AMESBURY – Crying children, frustrated parents and many complaints directed at the Amesbury Sports Park threaten to overshadow Saturday’s cancer-related fundraiser that garnered more than $30,000 and drew thousands of people to the South Hunt Road facility to take part in the first of its kind Eggdrop-Palooza.
The event, which featured a helicopter dropping thousands of candy-filled plastic Easter eggs to be picked up by children ages 1 to 18 as quickly as possible, was created to raise money for local charity Lucy’s Love Bus. The charity, whose goal is to comfort to children with cancer through grants for integrative therapies, was founded by Lucy Grogan who died six years ago of leukemia at age 12, four years after being diagnosed. Today, the charity is run by Lucy’s mother, Beecher Grogan, who coordinated Eggdrop-Palooza.
Beecher Grogan said all 5,000 advance sales tickets sold out quickly. An additional 500 tickets were made available the morning of the egg drop, but those too sold out quickly.
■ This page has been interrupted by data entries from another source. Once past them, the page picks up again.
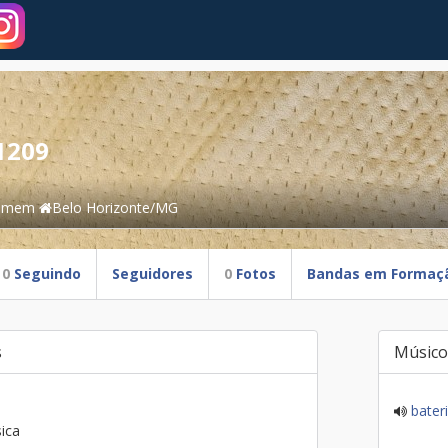
1209
omem
Belo Horizonte/MG
0
Seguindo
Seguidores
0
Fotos
Bandas em Formaç
s
Músico
bater
ica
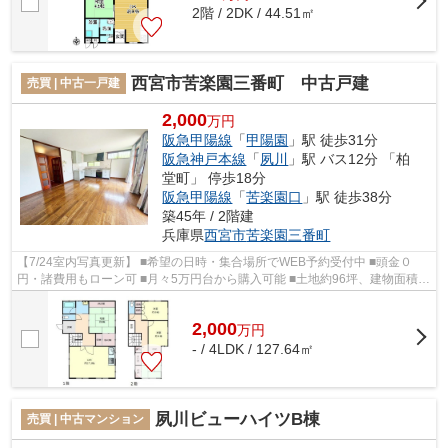
2階 / 2DK / 44.51㎡
西宮市苦楽園三番町 中古戸建
売買 | 中古一戸建
2,000
万円
阪急甲陽線
「
甲陽園
」駅 徒歩31分
阪急神戸本線
「
夙川
」駅 バス12分 「柏
堂町」 停歩18分
阪急甲陽線
「
苦楽園口
」駅 徒歩38分
築45年 / 2階建
兵庫県
西宮市
苦楽園三番町
【7/24室内写真更新】 ■希望の日時・集合場所でWEB予約受付中 ■頭金０
円・諸費用もローン可 ■月々5万円台から購入可能 ■土地約96坪、建物面積約
127.64平米、4LDK ■カーポート2台駐車...
2,000
万
円
- / 4LDK / 127.64㎡
夙川ビューハイツB棟
売買 | 中古マンション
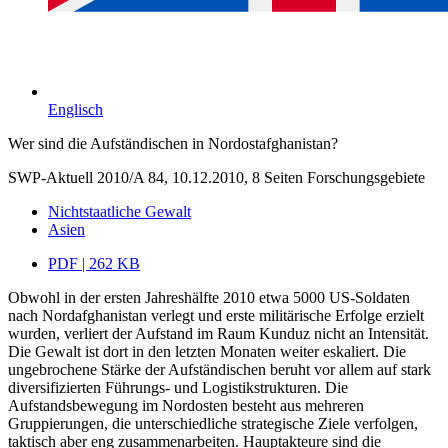
Englisch
Wer sind die Aufständischen in Nordostafghanistan?
SWP-Aktuell 2010/A 84, 10.12.2010, 8 Seiten
Forschungsgebiete
Nichtstaatliche Gewalt
Asien
PDF | 262 KB
Obwohl in der ersten Jahreshälfte 2010 etwa 5000 US-Soldaten
nach Nordafghanistan verlegt und erste militärische Erfolge erzielt
wurden, verliert der Aufstand im Raum Kunduz nicht an Intensität.
Die Gewalt ist dort in den letzten Monaten weiter eskaliert. Die
ungebrochene Stärke der Aufständischen beruht vor allem auf stark
diversifizierten Führungs- und Logistikstrukturen. Die
Aufstandsbewegung im Nordosten besteht aus mehreren
Gruppierungen, die unterschiedliche strategische Ziele verfolgen,
taktisch aber eng zusammenarbeiten. Hauptakteure sind die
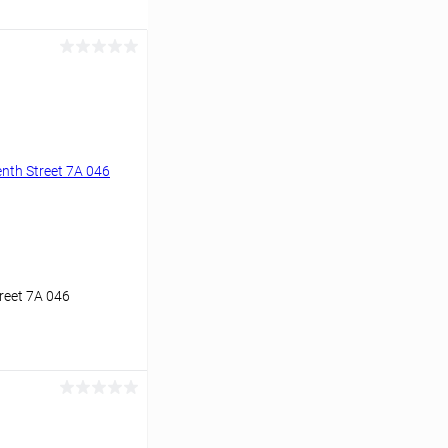
reet 7A 046
ину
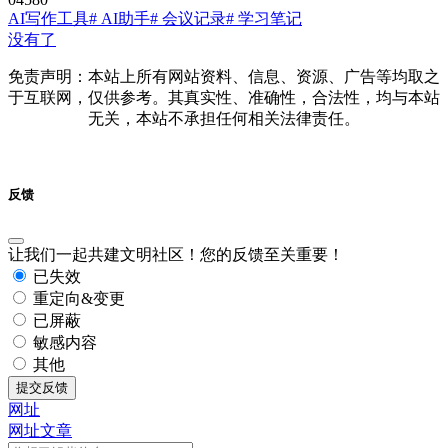
AI写作工具
# AI助手
# 会议记录
# 学习笔记
没有了
免责声明：本站上所有网站资料、信息、资源、广告等均取之
于互联网，仅供参考。其真实性、准确性，合法性，均与本站
无关，本站不承担任何相关法律责任。
反馈
让我们一起共建文明社区！您的反馈至关重要！
已失效
重定向&变更
已屏蔽
敏感内容
其他
提交反馈
网址
网址
文章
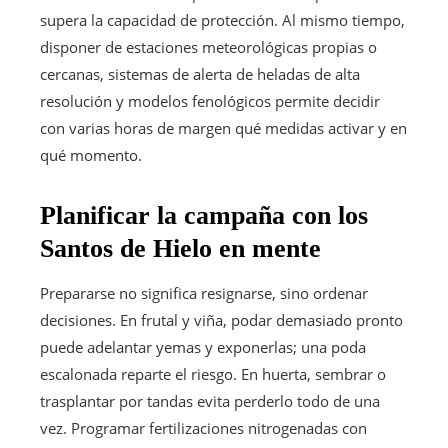
supera la capacidad de protección. Al mismo tiempo,
disponer de estaciones meteorológicas propias o
cercanas, sistemas de alerta de heladas de alta
resolución y modelos fenológicos permite decidir
con varias horas de margen qué medidas activar y en
qué momento.
Planificar la campaña con los
Santos de Hielo en mente
Prepararse no significa resignarse, sino ordenar
decisiones. En frutal y viña, podar demasiado pronto
puede adelantar yemas y exponerlas; una poda
escalonada reparte el riesgo. En huerta, sembrar o
trasplantar por tandas evita perderlo todo de una
vez. Programar fertilizaciones nitrogenadas con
That didn’t stop thousands of non-ticket holders from arriving at the park, overwhelming parking lots and creating massive traffic jams that stretched all the way back onto Interstate 495, prompting the state police to intervene.
Amesbury Sports Park director of sales Meredith Robinson yesterday admitted to problems related to the event and said officials would be sifting through the aftermath to ensure the next large-scale event runs smoother.
“Of course there are things we could have done differently,” Robinson said. “There’s always something to learn and we’d be absolutely foolish not to look into it.”
Immediately following Saturday’s event, Grogan and Amesbury Sports Park officials took to Facebook to issue lengthy apologies.
Yesterday, Grogan admitted the event didn’t run as smoothly as she had hoped, leading to much of the frustration exhibited by parents and their children. Grogan pointed to a lack of volunteers and parking, pushing and shoving in the egg drop field, the lost child area being too far away from the egg drop field and parents separated from their children as lessons to be learned.